About two weeks ago, I was in a small car accident. It was more like a car incident. In any case, I reported it to my insurance and I called the other cars insurance to see if I can get my very minor damages covered. The whole situation was not as black and white as I would have liked it to be but in talking with my husband, he said not to be surprised if I was found liable. In other words, there was a possibility that I would be found in the wrong. I fought this label very hard. I was not in the wrong!!! I mean there I was driving my car, minding my business, trying to get home and CRASH! There was other things that didn't feel right either. Again, the purpose of this post is not to get people on my side but to explore this process that I went through.

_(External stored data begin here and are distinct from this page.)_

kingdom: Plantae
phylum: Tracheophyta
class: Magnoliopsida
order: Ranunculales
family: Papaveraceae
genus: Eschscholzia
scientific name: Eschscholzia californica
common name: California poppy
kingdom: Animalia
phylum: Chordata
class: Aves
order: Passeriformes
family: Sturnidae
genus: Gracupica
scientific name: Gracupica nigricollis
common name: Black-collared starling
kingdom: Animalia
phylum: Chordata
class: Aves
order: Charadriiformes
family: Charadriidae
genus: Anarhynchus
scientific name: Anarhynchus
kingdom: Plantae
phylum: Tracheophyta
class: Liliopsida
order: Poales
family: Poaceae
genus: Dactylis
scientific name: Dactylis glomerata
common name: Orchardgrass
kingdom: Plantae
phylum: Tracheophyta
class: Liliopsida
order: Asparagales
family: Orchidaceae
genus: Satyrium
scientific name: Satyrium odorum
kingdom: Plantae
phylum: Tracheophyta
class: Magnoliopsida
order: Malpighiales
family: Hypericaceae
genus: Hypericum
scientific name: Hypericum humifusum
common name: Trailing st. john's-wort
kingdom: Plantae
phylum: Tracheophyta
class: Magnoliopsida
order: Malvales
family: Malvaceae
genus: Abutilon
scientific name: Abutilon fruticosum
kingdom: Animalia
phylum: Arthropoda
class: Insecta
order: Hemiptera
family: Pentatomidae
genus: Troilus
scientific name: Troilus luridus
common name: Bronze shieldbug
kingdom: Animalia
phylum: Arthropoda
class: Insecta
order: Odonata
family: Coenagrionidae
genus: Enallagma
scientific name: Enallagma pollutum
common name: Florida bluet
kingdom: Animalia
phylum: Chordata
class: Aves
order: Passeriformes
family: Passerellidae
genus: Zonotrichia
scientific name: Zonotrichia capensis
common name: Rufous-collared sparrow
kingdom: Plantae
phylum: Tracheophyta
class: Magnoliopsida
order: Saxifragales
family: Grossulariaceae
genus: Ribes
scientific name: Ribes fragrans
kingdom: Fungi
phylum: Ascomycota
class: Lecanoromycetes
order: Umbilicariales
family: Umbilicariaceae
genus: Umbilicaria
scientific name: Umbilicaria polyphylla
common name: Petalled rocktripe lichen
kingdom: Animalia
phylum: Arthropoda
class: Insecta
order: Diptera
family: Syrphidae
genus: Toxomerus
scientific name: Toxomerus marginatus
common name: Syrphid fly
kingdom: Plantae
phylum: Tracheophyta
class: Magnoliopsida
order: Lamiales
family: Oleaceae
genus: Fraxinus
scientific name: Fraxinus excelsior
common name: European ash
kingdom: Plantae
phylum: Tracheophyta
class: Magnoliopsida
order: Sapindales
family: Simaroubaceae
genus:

I recently heard back from the insurance company and they deemed me, "in the wrong." I'm still fighting it. This whole thing has made me feel very insecure about my driving and my capabilities. I feel that I am a very capable driver so it is hard for me to accept, if possible, user error. Why do I fight this so hard? Am I so good that I can't be deemed in the wrong? I can tell you that I know me and I'm not so right. In fact, there is nothing really about me that is in the right... except Jesus.
Romans 3:10 tells us that there is none righteous. Yes, I said it right, not a one. God is the one who redeems us and makes us righteous. After being in my ego for a while and having to confront my... what is it called again? Humanity, having to confront my humanity. I now have a lot of things to talk myself into: getting my mind ready to start work again; summer cleaning the house and working on things that should have been done but are not. What are those things? I don't really want to talk about it because there is a possibility I may not be able to complete a goal. My fragile ego is taking some blows but God is with me and He makes me righteous. I need to trust in God.
Confession is good for the soul. As I get ready to go and do things that need to be done, what do you need to talk to yourself about? I can't be the only one, can I? In any case, even if I am, praise the Lord!